/---

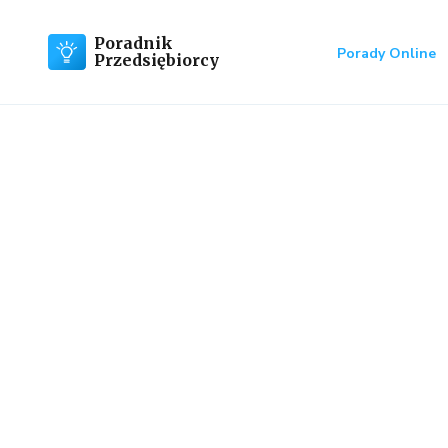
Poradnik
Porady Online
Przedsiębiorcy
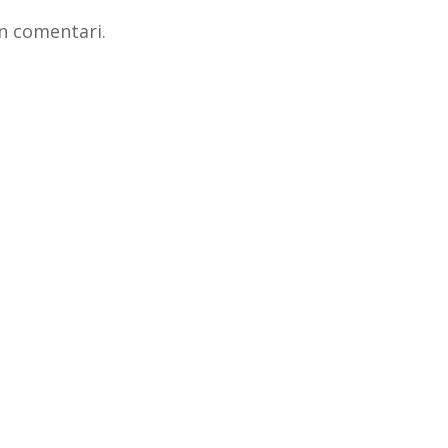
n comentari.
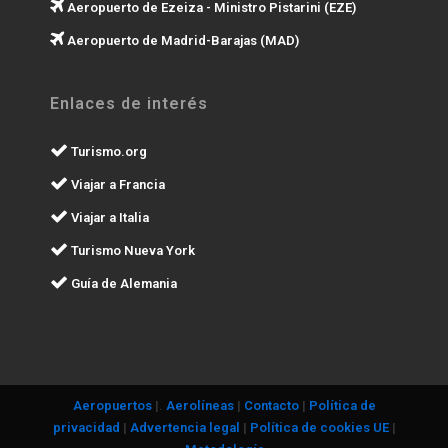
Aeropuerto de Ezeiza - Ministro Pistarini (EZE)
Aeropuerto de Madrid-Barajas (MAD)
Enlaces de interés
Turismo.org
Viajar a Francia
Viajar a Italia
Turismo Nueva York
Guía de Alemania
Aeropuertos
|.
Aerolíneas
|
Contacto
|
Política de
privacidad
|
Advertencia legal
|
Política de cookies UE
|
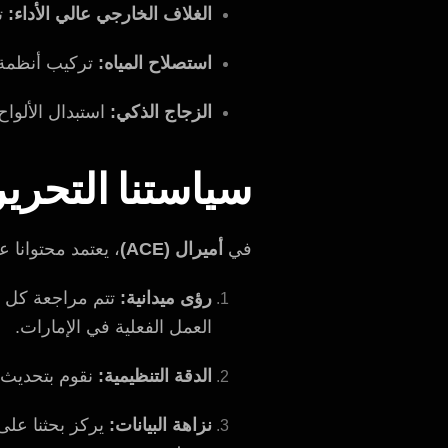
الغلاف الخارجي عالي الأداء:
تر
استصلاح المياه:
تركيب أنظمة ا
الزجاج الذكي:
استبدال الألواح القديمة بز
سياستنا التحرير
في
أميرال (ACE)
، يعتمد محتوانا ع
رؤى ميدانية:
العمل الفعلية في الإمارات.
الدقة التنظيمية:
نقوم بتحديث ق
نزاهة البيانات:
يركز بحثنا على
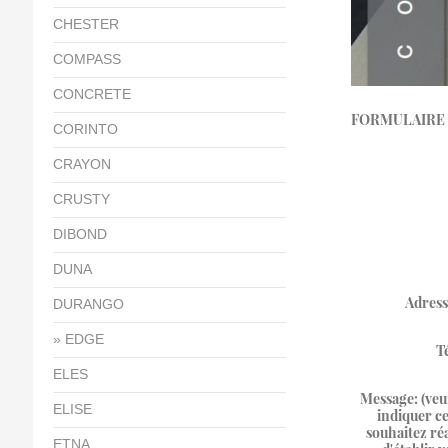
CHESTER
COMPASS
CONCRETE
FORMULAIRE 
CORINTO
CRAYON
CRUSTY
DIBOND
DUNA
Adress
DURANGO
EDGE
T
ELES
Message: (veu
ELISE
indiquer c
souhaitez réa
ETNA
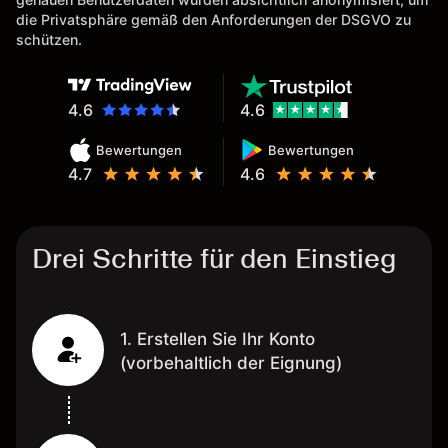
die Privatsphäre gemäß den Anforderungen der DSGVO zu
schützen.
4.6
4.6
Bewertungen
Bewertungen
4.7
4.6
Drei Schritte für den Einstieg
1. Erstellen Sie Ihr Konto
(vorbehaltlich der Eignung)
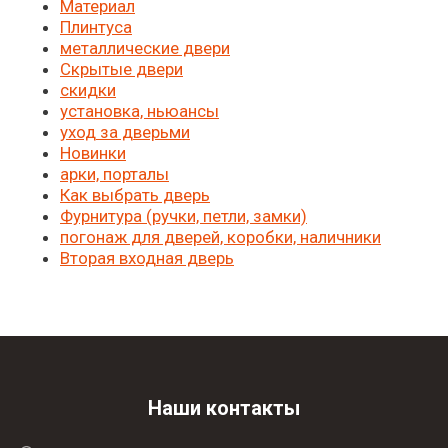
Материал
Плинтуса
металлические двери
Скрытые двери
скидки
установка, ньюансы
уход за дверьми
Новинки
арки, порталы
Как выбрать дверь
Фурнитура (ручки, петли, замки)
погонаж для дверей, коробки, наличники
Вторая входная дверь
Наши контакты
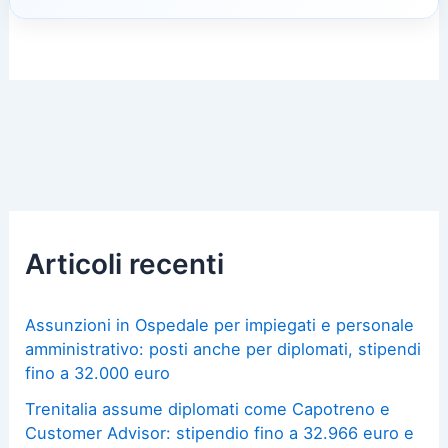
Articoli recenti
Assunzioni in Ospedale per impiegati e personale
amministrativo: posti anche per diplomati, stipendi
fino a 32.000 euro
Trenitalia assume diplomati come Capotreno e
Customer Advisor: stipendio fino a 32.966 euro e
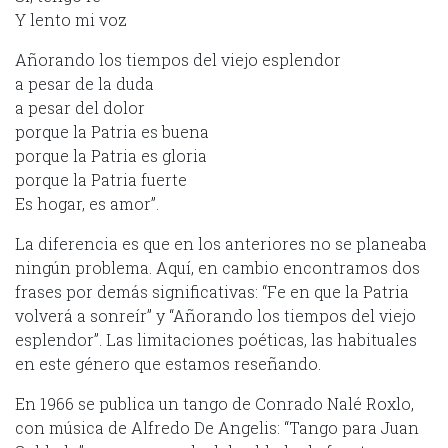
Y lento mi voz
Añorando los tiempos del viejo esplendor
a pesar de la duda
a pesar del dolor
porque la Patria es buena
porque la Patria es gloria
porque la Patria fuerte
Es hogar, es amor”.
La diferencia es que en los anteriores no se planeaba
ningún problema. Aquí, en cambio encontramos dos
frases por demás significativas: “Fe en que la Patria
volverá a sonreír” y “Añorando los tiempos del viejo
esplendor”. Las limitaciones poéticas, las habituales
en este género que estamos reseñando.
En 1966 se publica un tango de Conrado Nalé Roxlo,
con música de Alfredo De Angelis: “Tango para Juan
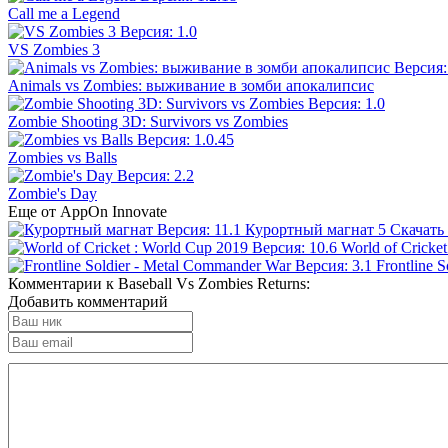
Call me a Legend
VS Zombies 3
Animals vs Zombies: выживание в зомби апокалипсис
Zombie Shooting 3D: Survivors vs Zombies
Zombies vs Balls
Zombie's Day
Еще от AppOn Innovate
Курортный магнат
5
Скачать
World of Cricke
Frontline 
Комментарии к Baseball Vs Zombies Returns:
Добавить комментарий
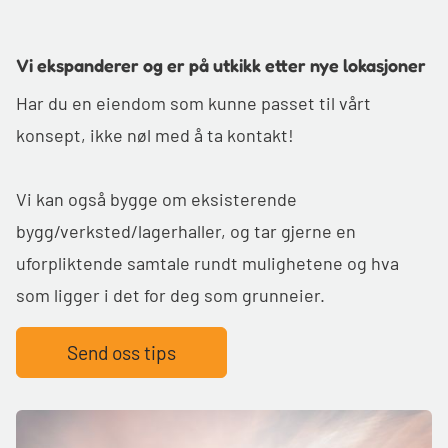
Vi ekspanderer og er på utkikk etter nye lokasjoner
Har du en eiendom som kunne passet til vårt
konsept, ikke nøl med å ta kontakt!
Vi kan også bygge om eksisterende
bygg/verksted/lagerhaller, og tar gjerne en
uforpliktende samtale rundt mulighetene og hva
som ligger i det for deg som grunneier.
Send oss tips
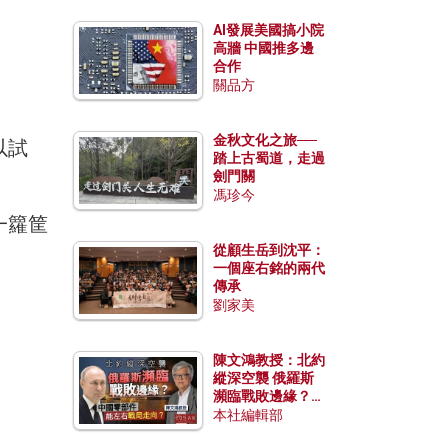
AI發展美國搞小院
高牆 中國推多邊
合作
關品方
金秋文化之旅──
以試
踏上古蜀道，走過
劍門關
馮珍今
一籮筐
從顧生岳到沈平：
一個座右銘的兩代
傳承
。
劉家美
陳文鴻教授：北約
縱深空襲 俄羅斯
瀕臨戰敗邊緣？中
國零部件能左右戰
本社編輯部
局走向？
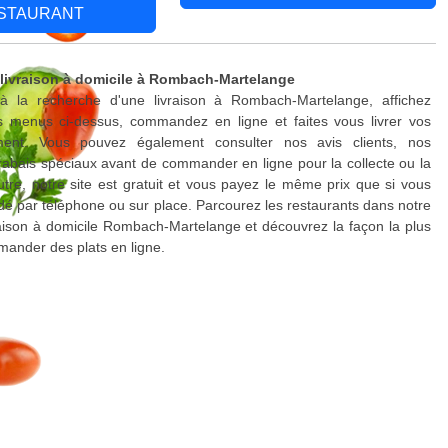
STAURANT
 livraison à domicile à Rombach-Martelange
à la recherche d'une livraison à Rombach-Martelange, affichez
s menus ci-dessus, commandez en ligne et faites vous livrer vos
ment. Vous pouvez également consulter nos avis clients, nos
rabais spéciaux avant de commander en ligne pour la collecte ou la
outre, notre site est gratuit et vous payez le même prix que si vous
 par téléphone ou sur place. Parcourez les restaurants dans notre
raison à domicile Rombach-Martelange et découvrez la façon la plus
ander des plats en ligne.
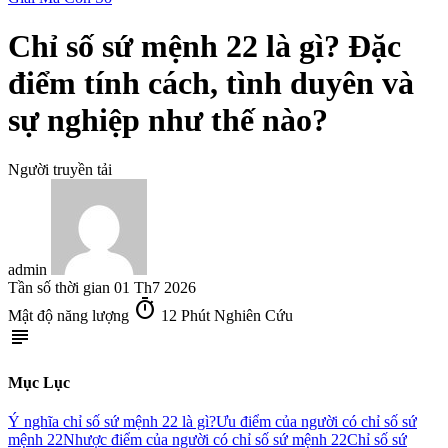
Chỉ số sứ mệnh 22 là gì? Đặc
điểm tính cách, tình duyên và
sự nghiệp như thế nào?
Người truyền tải
admin
Tần số thời gian
01 Th7 2026
timer
Mật độ năng lượng
12 Phút Nghiên Cứu
subject
Mục Lục
Ý nghĩa chỉ số sứ mệnh 22 là gì?
Ưu điểm của người có chỉ số sứ
mệnh 22
Nhược điểm của người có chỉ số sứ mệnh 22
Chỉ số sứ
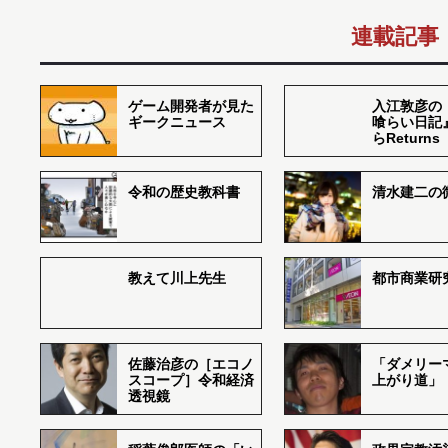
連載記事
ゲーム開発者が見た
入江敦彦の
ギークニュース
喰らい日記
らReturns
令和の歴史教科書
清水建二の
教えて川上先生
都市商業研
佐藤治彦の［エコノ
「ダメリー
スコープ］令和経済
上がり道」
透視鏡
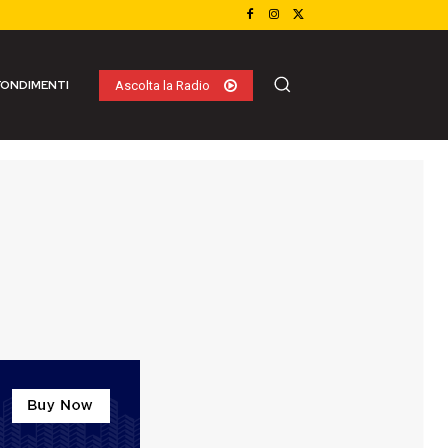
ONDIMENTI
Ascolta la Radio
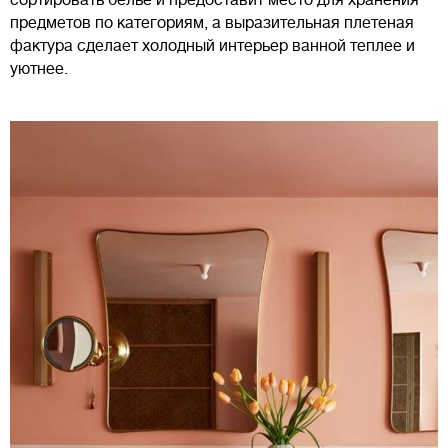
сортировать белье и предоставит место для хранения
предметов по категориям, а выразительная плетеная
фактура сделает холодный интерьер ванной теплее и
уютнее.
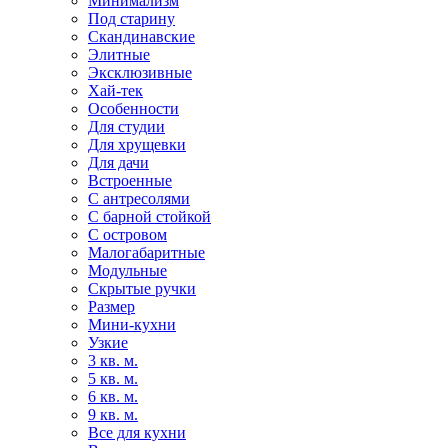
Минимализм
Под старину
Скандинавские
Элитные
Эксклюзивные
Хай-тек
Особенности
Для студии
Для хрущевки
Для дачи
Встроенные
С антресолями
С барной стойкой
С островом
Малогабаритные
Модульные
Скрытые ручки
Размер
Мини-кухни
Узкие
3 кв. м.
5 кв. м.
6 кв. м.
9 кв. м.
Все для кухни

\---

What you should do — Within the listing above, extract exactly the lines that run from the one containing "Trenitalia assume diplomati come Capotreno e" through the one containing "Es hogar, es", excluding any pictures.

Worked solution —
Trenitalia assume diplomati come Capotreno e
Customer Advisor: stipendio fino a 32.966 euro e
Y lento mi voz
Añorando los tiempos del viejo esplendor
a pesar de la duda
a pesar del dolor
porque la Patria es buena
porque la Patria es gloria
porque la Patria fuerte
Es hogar, es amor”.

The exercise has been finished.